Genexine announced top-line results from the KEYNOTE-899 phase 1b/2 clinical trial of GX-I7 (efineptakin alfa) in combination with pembrolizumab. The results indicated that GX-I7 in combination with pembrolizumab was safe and well tolerated and demonstrated promising early anti-tumor activity in patients with R/R metastatic TNBC. Genexine presented these data in a poster presentation at the American Society of Clinical Oncology (ASCO) annual meeting taking place from June 3-7, 2022.
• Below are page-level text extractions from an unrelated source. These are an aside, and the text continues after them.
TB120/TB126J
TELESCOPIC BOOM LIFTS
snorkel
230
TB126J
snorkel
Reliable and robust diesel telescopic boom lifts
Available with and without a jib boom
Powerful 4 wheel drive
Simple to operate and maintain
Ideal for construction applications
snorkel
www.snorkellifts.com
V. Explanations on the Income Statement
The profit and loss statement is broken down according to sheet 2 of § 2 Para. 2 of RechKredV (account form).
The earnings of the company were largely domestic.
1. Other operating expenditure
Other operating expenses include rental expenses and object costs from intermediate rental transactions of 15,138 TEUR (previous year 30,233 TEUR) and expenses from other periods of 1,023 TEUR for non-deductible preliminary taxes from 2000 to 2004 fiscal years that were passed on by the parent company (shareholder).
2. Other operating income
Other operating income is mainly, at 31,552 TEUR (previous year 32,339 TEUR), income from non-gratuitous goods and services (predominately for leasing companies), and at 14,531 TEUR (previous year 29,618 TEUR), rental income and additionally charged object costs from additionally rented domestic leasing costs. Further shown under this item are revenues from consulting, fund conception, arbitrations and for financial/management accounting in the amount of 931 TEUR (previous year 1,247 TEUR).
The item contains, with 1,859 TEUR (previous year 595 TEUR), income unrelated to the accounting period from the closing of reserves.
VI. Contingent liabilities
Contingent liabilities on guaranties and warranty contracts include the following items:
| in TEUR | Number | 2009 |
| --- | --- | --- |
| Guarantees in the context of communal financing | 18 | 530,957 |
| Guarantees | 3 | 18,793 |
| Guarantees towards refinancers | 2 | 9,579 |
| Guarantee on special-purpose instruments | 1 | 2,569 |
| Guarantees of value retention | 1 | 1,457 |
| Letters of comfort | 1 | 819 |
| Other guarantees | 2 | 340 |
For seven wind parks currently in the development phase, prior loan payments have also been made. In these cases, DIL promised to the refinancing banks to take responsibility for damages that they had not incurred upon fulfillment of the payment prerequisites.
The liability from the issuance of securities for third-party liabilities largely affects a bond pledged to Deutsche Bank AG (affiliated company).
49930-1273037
Top-line data showed that GX-17 in combination with pembrolizumab was safe and well tolerated in the overall phase 1b/2 trial. For the phase 2 expansion cohort GX-I7 was administered at a dose of 1,200 µg/kg in nine-week intervals combined with pembrolizumab at 200 mg administered every three weeks. Observed ORRs with GX-17 in combination pembrolizumab were 15.7% (8/51) for phase 1b and 21.2% (7/33) for phase 2. Of the 25 patients who had an evaluable PD-L1 from a biopsy sample, 40.0% (10/25) were PD-L1 positive (CPS=10).

Notably, the ORR in patients who were PD-L1 positive was 60% (6/10). Absolute lymphocyte count and the number of CD4+ and CD8+ T cells were significantly increased, while NLRs and proportion of Treg in CD4+ T cells were significantly decreased in patients receiving GX-I7 720 µg/kg or higher. GX-I7 (efineptakin alfa), discovered and developed by Genexine, is a hybrid Fc-fused long-acting recombinant human IL-7 which plays an essential role in the development and homeostasis of T-cells.

T-cells play an important role in fighting cancer by recognizing cancer cells and killing them directly or indirectly by communicating with other immune cells. As a T-cell amplifier, GX-I7 may boost the immune system and help eradicate tumor cells more effectively. GX-I7 may modulate multiple steps in the cancer immunity cycle to overcome resistance to current immunotherapy.

By working synergistically with leading and emerging immuno-oncology therapeutics, GX-I7 may broaden, deepen, and prolong anti-tumor responses in cancer patients.